Zack here. The good stuff (inflation, which is actually the polar opposite of “good”) came out on Friday, but there was lots of interesting data Monday-Thursday too. Let’s get right into it.
Monday
Biden Helps Solar
Biden plans to give solar developers a two-year break from tariffs on panel imports. This is good news, as solar development has been largely stalled by a Commerce Department probe of allegations that China is circumventing tariffs. It’s a bizarre and somewhat convoluted story (you can read more about it here).
POTUS also plans to use the Defense Protection Act to help the sector get necessary components. To me, this is good news, and we should be doing everything we can to limit the costs of developing green energy capacity. Lengthy environmental reviews come to mind, which this administration has also taken steps to address (full disclosure, I have no idea if that acceleration has been helpful).
Tuesday
Goods and Services Trade Balance
The U.S. trade balance narrowed pretty sharply from March to April, down $20.6 billion or 19.1%, as imports tumbled and exports surged. This is the lowest the trade deficit has been in 2022. Despite the decline, imports were at the second highest level on record in April, behind only March 2022, while exports climbed to their highest level ever. Year-to-date, the deficit has expanded 41.1% over the first four months of 2021.
Treasury Secretary Yellen Testifies
Janet Yellen said she and Jerome Powell “could have used a better word than transitory,” and on behalf of everyone writing about economics everywhere, we feel your pain, Janet. The primary takeaway here is that she expects inflation to remain high for a while.

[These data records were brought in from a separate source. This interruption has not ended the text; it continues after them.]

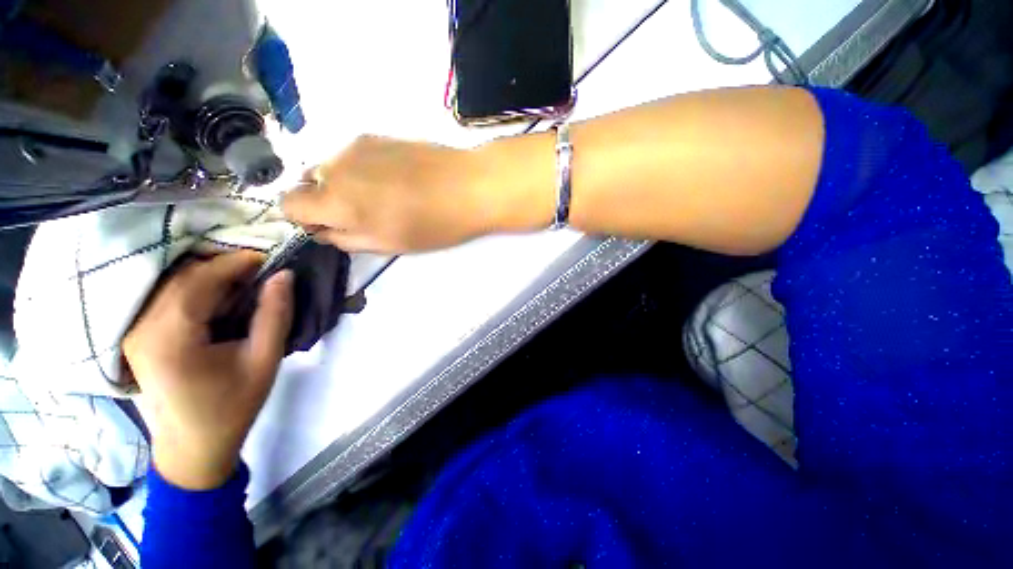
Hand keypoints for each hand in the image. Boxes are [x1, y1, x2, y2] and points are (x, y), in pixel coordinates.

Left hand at [123, 252, 293, 489]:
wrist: (193, 447)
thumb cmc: (233, 406)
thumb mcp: (264, 360)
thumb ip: (275, 314)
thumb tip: (284, 275)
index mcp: (170, 338)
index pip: (200, 281)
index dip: (236, 263)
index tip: (269, 258)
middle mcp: (141, 329)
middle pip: (182, 278)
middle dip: (223, 268)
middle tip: (260, 274)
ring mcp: (133, 332)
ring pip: (171, 284)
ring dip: (209, 277)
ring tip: (243, 287)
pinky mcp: (135, 336)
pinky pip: (165, 298)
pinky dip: (194, 289)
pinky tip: (217, 302)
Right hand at [282, 134, 551, 253]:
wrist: (469, 186)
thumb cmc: (432, 225)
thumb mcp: (387, 244)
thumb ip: (346, 238)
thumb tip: (322, 231)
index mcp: (337, 199)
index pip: (288, 203)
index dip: (303, 218)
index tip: (328, 227)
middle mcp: (337, 166)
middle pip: (308, 182)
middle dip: (325, 201)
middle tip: (364, 215)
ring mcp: (358, 146)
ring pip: (331, 167)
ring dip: (345, 184)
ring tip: (385, 197)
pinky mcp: (378, 135)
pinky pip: (353, 156)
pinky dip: (362, 169)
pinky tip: (395, 179)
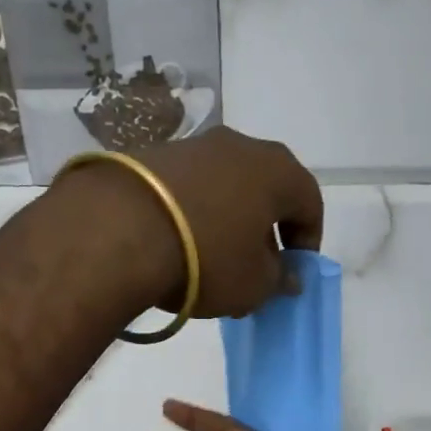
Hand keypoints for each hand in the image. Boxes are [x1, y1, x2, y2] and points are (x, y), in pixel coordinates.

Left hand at [132, 128, 322, 319]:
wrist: (120, 229)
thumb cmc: (207, 257)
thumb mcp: (253, 284)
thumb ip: (279, 279)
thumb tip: (286, 275)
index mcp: (278, 171)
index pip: (310, 203)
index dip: (306, 242)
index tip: (292, 272)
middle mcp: (241, 146)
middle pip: (266, 189)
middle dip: (265, 228)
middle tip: (254, 265)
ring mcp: (194, 145)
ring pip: (225, 184)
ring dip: (226, 218)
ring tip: (210, 257)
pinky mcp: (153, 154)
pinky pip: (188, 186)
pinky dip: (191, 211)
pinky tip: (176, 242)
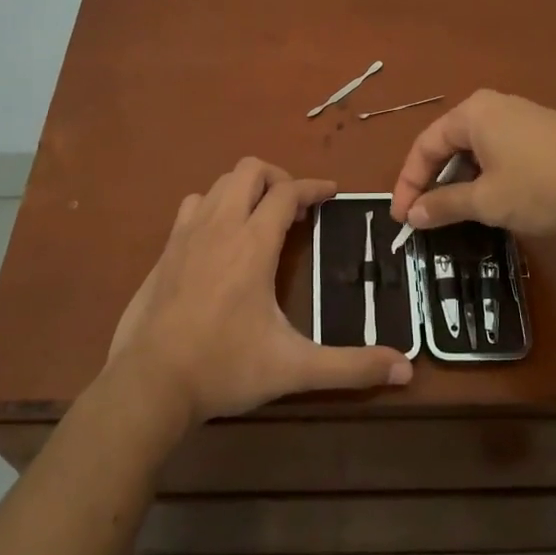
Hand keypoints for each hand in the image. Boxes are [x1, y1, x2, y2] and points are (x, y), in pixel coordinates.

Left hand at [108, 158, 412, 425]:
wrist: (149, 384)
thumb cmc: (225, 367)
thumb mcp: (295, 368)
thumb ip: (351, 367)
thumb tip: (406, 370)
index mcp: (253, 243)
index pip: (288, 191)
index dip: (314, 187)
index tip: (332, 193)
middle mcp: (220, 226)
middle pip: (249, 170)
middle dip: (278, 178)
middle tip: (296, 208)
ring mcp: (186, 235)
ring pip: (218, 184)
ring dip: (244, 190)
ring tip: (261, 218)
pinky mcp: (165, 251)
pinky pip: (192, 206)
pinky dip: (214, 207)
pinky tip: (221, 239)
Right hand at [390, 90, 555, 235]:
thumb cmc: (541, 185)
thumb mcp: (487, 200)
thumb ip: (445, 205)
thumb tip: (413, 214)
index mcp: (472, 114)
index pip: (425, 146)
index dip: (408, 183)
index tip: (401, 217)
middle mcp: (491, 107)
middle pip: (448, 145)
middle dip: (433, 182)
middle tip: (423, 217)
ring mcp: (518, 116)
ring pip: (473, 150)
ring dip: (459, 182)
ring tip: (454, 213)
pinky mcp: (539, 131)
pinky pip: (497, 151)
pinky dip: (484, 175)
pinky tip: (490, 200)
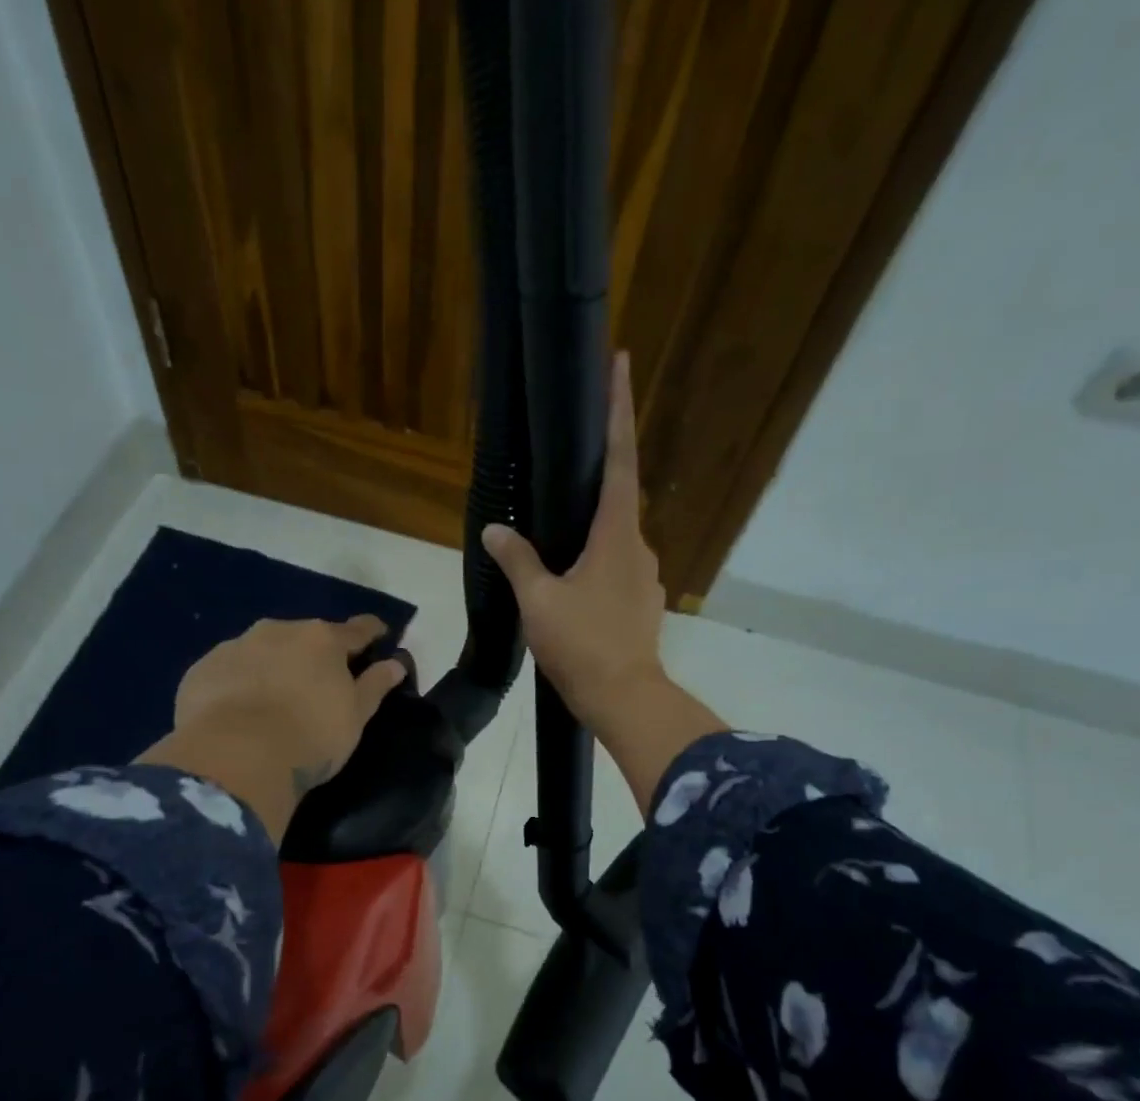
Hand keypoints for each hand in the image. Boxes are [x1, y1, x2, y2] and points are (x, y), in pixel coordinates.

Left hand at [138, 616, 406, 841]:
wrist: (236, 756)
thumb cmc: (310, 736)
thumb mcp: (355, 716)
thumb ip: (375, 685)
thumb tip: (396, 663)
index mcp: (322, 639)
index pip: (357, 629)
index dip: (372, 633)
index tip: (379, 637)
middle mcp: (278, 630)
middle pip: (305, 637)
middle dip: (313, 654)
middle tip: (318, 682)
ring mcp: (235, 647)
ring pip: (262, 650)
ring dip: (272, 666)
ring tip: (272, 699)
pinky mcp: (201, 670)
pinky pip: (229, 671)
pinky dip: (238, 684)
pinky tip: (236, 712)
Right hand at [482, 352, 723, 810]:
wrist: (624, 698)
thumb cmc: (582, 644)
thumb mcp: (539, 601)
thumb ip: (518, 560)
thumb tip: (496, 529)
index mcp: (617, 534)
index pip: (620, 459)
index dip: (618, 410)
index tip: (620, 364)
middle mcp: (638, 546)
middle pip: (617, 498)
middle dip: (594, 478)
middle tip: (564, 470)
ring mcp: (644, 576)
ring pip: (614, 540)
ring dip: (589, 534)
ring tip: (556, 545)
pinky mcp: (641, 602)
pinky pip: (615, 569)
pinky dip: (593, 565)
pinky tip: (571, 585)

The secondary takeaway is that she said, “I was wrong then about the path that inflation would take.” I find this commendable; few in the political sphere are willing to admit they were wrong in such plain language.
Consumer Credit
Both revolving (think credit cards) and nonrevolving (think student, auto, and home loans) consumer credit outstanding increased pretty sharply in April, and overall credit outstanding increased at 10.1% annual rate. Given that the personal saving rate fell to 4.4% in April (its lowest level since August 2008), and that inflation is severely elevated, it’s not surprising that consumers are resorting to credit cards.
There was a lot of doom and gloom about this data release. A falling personal savings rate and rising revolving credit usage paints a pretty bleak picture, but there are two reasons for (relative) optimism. First, April was the first time outstanding revolving credit surpassed the pre-pandemic high, and we have just 0.28% more credit card debt than we did in February 2020. Second, there are signs (mostly coming from banks) that credit card usage declined in May, but we’ll have to wait and see on that.